Friday, 8 July 2016

Getting the DayOfWeek in Linq to Entities

Entity Framework has several pros and cons. The pros of strongly typed objects and shorter code compared to the equivalent SQL kept me from going back to using SqlCommand directly. However, I met another cons of Entity Framework today — that is the lack of support for DateTime.DayOfWeek.
I have a table [Booking] with a column [StartDateTime]. Using the following code results in an error.
var bookings = from b in this.db.Bookings
               where b.StartDateTime.DayOfWeek == DayOfWeek.Monday
               select b;

The yellow screen of death says
The specified type member 'DayOfWeek' is not supported in LINQ to Entities. Only initializers, entity members, and entity navigation properties are supported.
The solution I found on MSDN forums is to use SqlFunctions.DatePart. However, it is a suboptimal solution, as I’ll be effectively tying myself to using MS SQL only. Even worse is the fact that the return value of the weekday (dw) date part depends on the value that is set by SET DATEFIRST. To get a value regardless of the DATEFIRST settings, I’ll have to use (@@DATEFIRST + DATEPART(DW, @SomeDate)) % 7, which is a statement that cannot be translated to Linq to Entities.
Luckily, Curt’s answer at StackOverflow inspired me. Instead of using DatePart, I can count the number of days from a base date which I know the day of week. Getting the remainder after dividing by 7 would then give me the day of week.
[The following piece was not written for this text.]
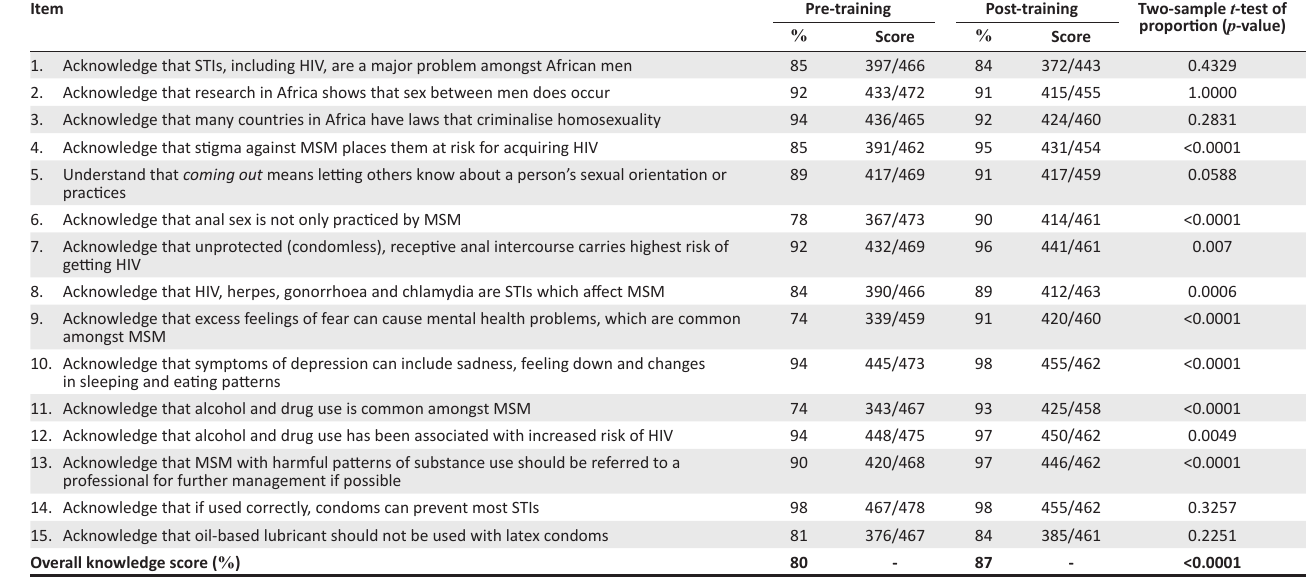
TABLE 1: Comparison of pre–post training knowledge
So the final code looks like
DateTime firstSunday = new DateTime(1753, 1, 7);
var bookings = from b in this.db.Bookings
               where EntityFunctions.DiffDays(firstSunday, b.StartDateTime) % 7 == 1
               select b;

I have chosen the year 1753 because that is the earliest that the datetime datatype in MS SQL supports, and is way earlier than any dates that I will be using.